I am trying to work with ASN1 decoding.

As documented in wiki of ASN1::encode and ASN1::decode commands, I wrote this irule:

when HTTP_REQUEST {

    set  tmp [ASN1::encode DER "aa" foo bar]
     Convert to hexadecimal for log purpose.
    binary scan $tmp H* tmp_hex 
    log local0. $tmp_hex

    ASN1::decode $tmp "aa" data1 data2
    log local0. "$data1 / $data2"
}

I also tried to add encoding type DER in ASN1::decode command :

ASN1::decode DER $tmp "aa" data1 data2

or

ASN1::decode $tmp DER "aa" data1 data2 

But I always had this message:

Jun 22 17:20:07 F5ve info tmm1[12273]: Rule /Common/kerberos_decode : 0403666f6f0403626172
Jun 22 17:20:07 F5ve err tmm1[12273]: 01220001:3: TCL error: /Common/kerberos_decode  - Invalid ASN1 Element (line 1)     invoked from within "ASN1::decode $tmp "aa" data1 data2"

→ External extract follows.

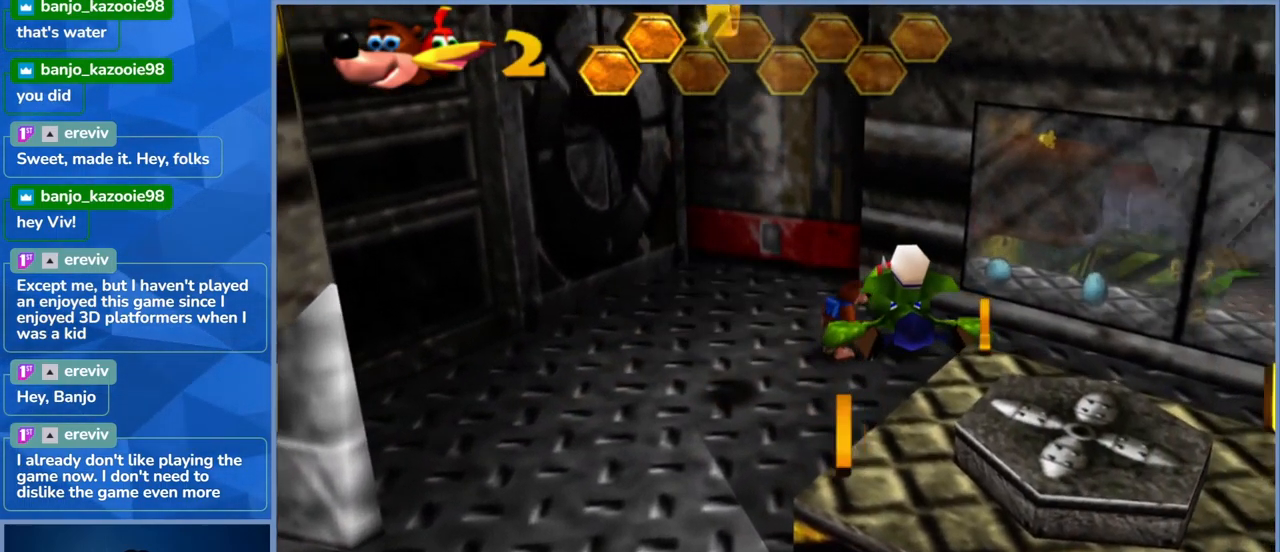
{"buttons": [], "left_stick": "left", "right_stick": "center", "events": []}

So Encoding commands works as expected:

• 04 means octet string
• 03 means 3 characters (length of "foo")

• 666f6f is the hexadecimal of foo

• 04 means octet string

• 03 means 3 characters (length of "bar")
• 626172 is the hexadecimal of bar

but decoding commands fails and I don't understand why. it seems the command format is wrong, but I used the one described in wiki!

Is there someone who already use this command successfully?